More recently, the compound has gained scientific interest due to its metabolic regulatory mechanisms. A 2014 PLoS ONE study by Yamane et al. demonstrated its efficacy in treating severe influenza in mice via PDK4 inhibition. Since then, DADA has attracted attention in oncology research for its tumor‑metabolism targeting capabilities and is currently under exploration for its synergistic potential in cancer therapy.

== Medical research and therapeutic use ==

=== Liver disease ===
DADA has been prescribed in Japan for over 50 years for the treatment of chronic liver ailments such as fatty liver and hepatitis.

=== Influenza and metabolic disorders ===
In a 2014 study, DADA showed efficacy in reversing mitochondrial dysfunction in influenza-infected mice by inhibiting PDK4, leading to restored mitochondrial enzyme activity, ATP generation, and improved survival.

=== Cancer research ===
In vitro research indicates that DADA may induce apoptosis in non-small cell lung cancer cells (e.g., A549), though such findings are preliminary and have not been validated in human trials.
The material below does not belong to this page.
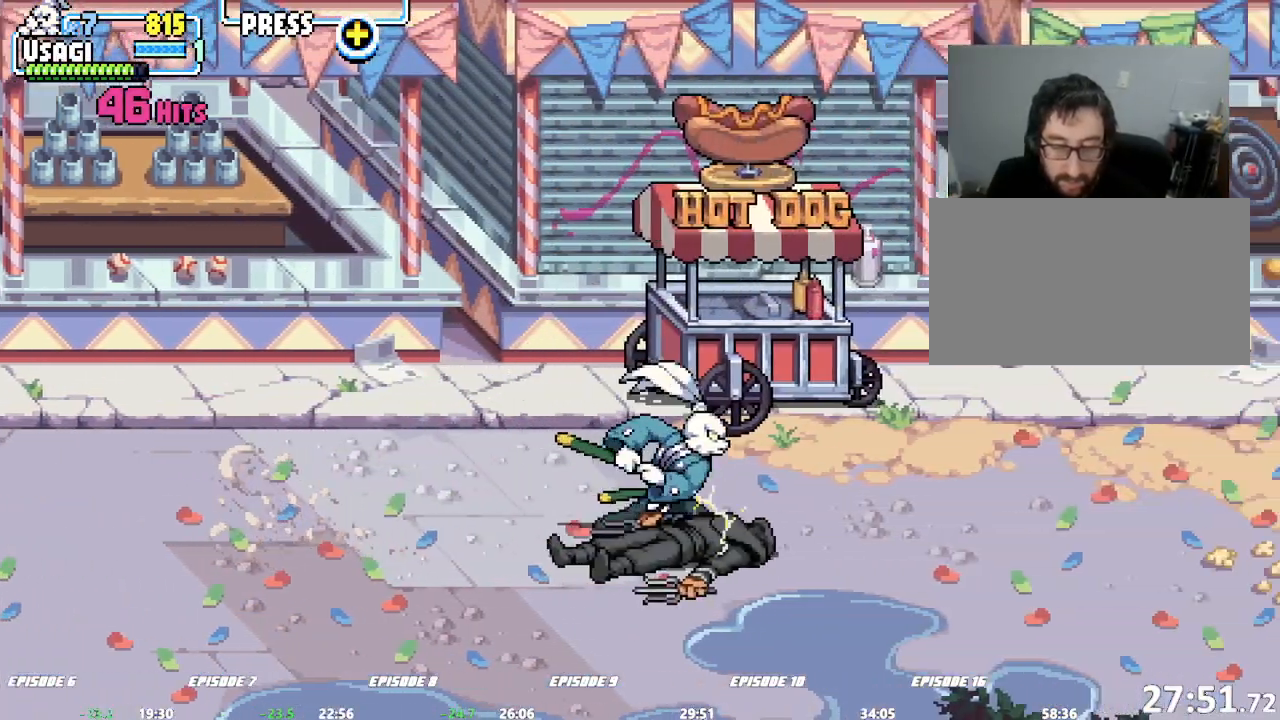
Gameplay with a controller (arcade stick); each line is a JSON object with the inputs held at the frame after it. "events" lists button and stick changes between this image and that frame as [ms after this image, input, new state], when the widget could be followed in between. Not read: CROSS DPAD_RIGHT L1 L3 R3 SQUARE TRIANGLE.
{"buttons": [], "left_stick": "center", "events": [[283, "left_stick", "center"], [333, "left_stick", "up"], [500, "left_stick", "center"]]}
== Veterinary and sports context ==

=== Equine usage ===
In the 1980s, DADA and its metabolite diisopropylamine (DIPA) were investigated in racehorses for possible performance-enhancing effects. Although no definitive athletic benefit was proven, the compound raised concerns due to its vasodilatory and oxygen-enhancing potential.

=== Doping and bans ===
Diisopropylamine is listed by the International Federation of Horseracing Authorities as a banned vasodilator. Tribunal documents from the Fédération Equestre Internationale (FEI) have reported its covert use under the label of "vitamin B_{15}" with the intent of enhancing equine performance.

== Performance-enhancing potential ==
Although DADA may metabolize into diisopropylamine, which could theoretically improve oxygen delivery via vasodilation, there is no clinical evidence of performance enhancement in humans. Studies on its parent compound, dichloroacetate (DCA), suggest mild improvements in lactate clearance and oxygen uptake. Trials in the 1980s using pangamic acid in humans and rodents did not show consistent or significant gains in endurance or performance.

== Safety and legal status ==

=== Safety concerns ===
The United States Food and Drug Administration (FDA) considers pangamic acid and its derivatives—including DADA—as unapproved and potentially unsafe dietary components. Several formulations have been banned or removed from the market as adulterants.

=== Regulatory actions ===
Veterinary sporting bodies have issued suspensions and fines for the use of diisopropylamine derivatives. These substances remain listed on international banned-substance registers.